Conventionally, a scroll compressor as an example of a rotary compressor to compress a gas refrigerant in a refrigerating cycle has been used. The scroll compressor includes a fixed scroll and an orbiting scroll that have involute wraps engaged with each other in a casing. The fixed scroll is fixed in the casing and the orbiting scroll is coupled to an eccentric portion of a drive shaft (crank shaft). Further, the drive shaft is supported at the casing through a bearing. In the scroll compressor, the orbiting scroll just revolves orbitally to the fixed scroll without rotating on its own axis, thereby contracting a compression chamber formed between the wraps of both scrolls to compress a gas such as the refrigerant.
In general, such scroll compressor adopts lubricating structure in which a refrigerating machine oil collected in an oil reservoir in the casing is supplied to a sliding surface constituted between the both scrolls, a sliding face Constituted between the drive shaft and the bearing and the like through a main oil-supply passage formed in the drive shaft. For example, certain structure is disclosed in Japanese Laid-Open Patent Publication No. 8-261177, in which an oil reservoir is formed at a portion in a casing whose pressure is high, and a sliding surface constituted between both scrolls is connected to a suction side of a compressing mechanism so as to make the sliding surface a relatively low pressure, so that a refrigerating machine oil is supplied to the above sliding surface by pressure-differential pump structure that makes use of pressure differential between high-level pressure and low-level pressure.

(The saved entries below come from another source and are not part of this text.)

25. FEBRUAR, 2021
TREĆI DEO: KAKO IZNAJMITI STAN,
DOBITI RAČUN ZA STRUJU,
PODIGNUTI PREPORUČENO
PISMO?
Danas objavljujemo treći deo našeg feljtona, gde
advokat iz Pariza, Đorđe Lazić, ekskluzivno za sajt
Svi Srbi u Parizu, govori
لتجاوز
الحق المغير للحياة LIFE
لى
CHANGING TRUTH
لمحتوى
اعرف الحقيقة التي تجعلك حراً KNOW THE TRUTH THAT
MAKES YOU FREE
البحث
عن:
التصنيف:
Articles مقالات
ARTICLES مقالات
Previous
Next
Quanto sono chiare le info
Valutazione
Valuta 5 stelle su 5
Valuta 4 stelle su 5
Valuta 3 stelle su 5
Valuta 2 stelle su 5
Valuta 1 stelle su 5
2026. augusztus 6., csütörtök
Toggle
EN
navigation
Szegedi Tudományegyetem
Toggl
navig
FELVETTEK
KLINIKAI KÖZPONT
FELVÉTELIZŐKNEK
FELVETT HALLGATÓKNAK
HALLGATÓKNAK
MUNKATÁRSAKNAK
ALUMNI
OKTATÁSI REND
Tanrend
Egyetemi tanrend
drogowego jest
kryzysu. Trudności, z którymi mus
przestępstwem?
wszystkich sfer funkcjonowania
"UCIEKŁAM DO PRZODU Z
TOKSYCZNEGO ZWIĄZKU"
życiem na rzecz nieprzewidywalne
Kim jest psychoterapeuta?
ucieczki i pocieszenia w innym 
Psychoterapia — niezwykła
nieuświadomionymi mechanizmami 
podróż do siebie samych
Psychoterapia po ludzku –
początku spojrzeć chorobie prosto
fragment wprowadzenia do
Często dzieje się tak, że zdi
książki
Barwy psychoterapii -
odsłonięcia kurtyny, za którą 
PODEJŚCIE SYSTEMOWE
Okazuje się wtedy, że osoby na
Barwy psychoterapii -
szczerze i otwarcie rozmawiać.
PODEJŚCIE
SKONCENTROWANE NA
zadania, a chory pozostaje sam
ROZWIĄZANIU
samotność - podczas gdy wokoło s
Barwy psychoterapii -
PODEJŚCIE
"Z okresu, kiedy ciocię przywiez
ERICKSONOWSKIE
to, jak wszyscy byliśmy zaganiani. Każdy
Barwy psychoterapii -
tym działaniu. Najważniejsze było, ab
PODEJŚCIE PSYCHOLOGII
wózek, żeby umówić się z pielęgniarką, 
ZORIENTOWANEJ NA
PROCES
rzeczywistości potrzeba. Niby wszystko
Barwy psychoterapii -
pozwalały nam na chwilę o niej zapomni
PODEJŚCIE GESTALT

Further, in the scroll compressor disclosed in the above publication, a bearing-portion oil-supply passage is formed in a drive shaft, which branches off from a main oil-supply passage and then connects with a sliding face constituted between the drive shaft and the bearing, and a spiral groove is formed at an inner peripheral face of the bearing, so that the refrigerating machine oil in the main oil-supply passage is supplied to the above sliding face. This spiral groove is open to high-pressure space in the casing at the both end portions in the axis direction of the bearing. In this case, the refrigerating machine oil that has lubricated the sliding face flows out of the spiral groove and then returns to the oil reservoir through the space in the casing.
-Problem to be Solved-
The above-described structure, however, is capable of supplying the refrigerating machine oil to the sliding surface at the both scrolls and the sliding surface of the bearing by the pressure-differential pump function during its ordinary operation, but there is some possibility that lubrication of the sliding face at the bearing may become insufficient during its starting operation. The reason for this is considered as the following. That is, during the starting operation of compressor, the gas refrigerant providing high-pressure atmosphere in the casing flows back in the spiral groove toward the main oil-supply passage before the refrigerating machine oil in the oil reservoir is supplied to the sliding surface at the both scrolls by the pressure-differential pump function. Thereby, it becomes difficult to supply the refrigerating machine oil in the oil reservoir to the sliding face at the bearing, and the oil remaining at the sliding face during a halt of the operation is forced to flow back to the main oil-supply passage. Accordingly, the temperature of the bearing tends to rise excessively for lack of lubrication, and repeating of this state may deteriorate the reliability of bearing, and in some cases, this may cause seizure of drive shaft.
The present invention has been devised in view of the above problem, and an object of the present invention is to improve the reliability of bearing, in the rotary compressor that adopts oil supplying to bearing by the pressure-differential pump, by preventing gas flowing into a portion between the drive shaft and the bearing.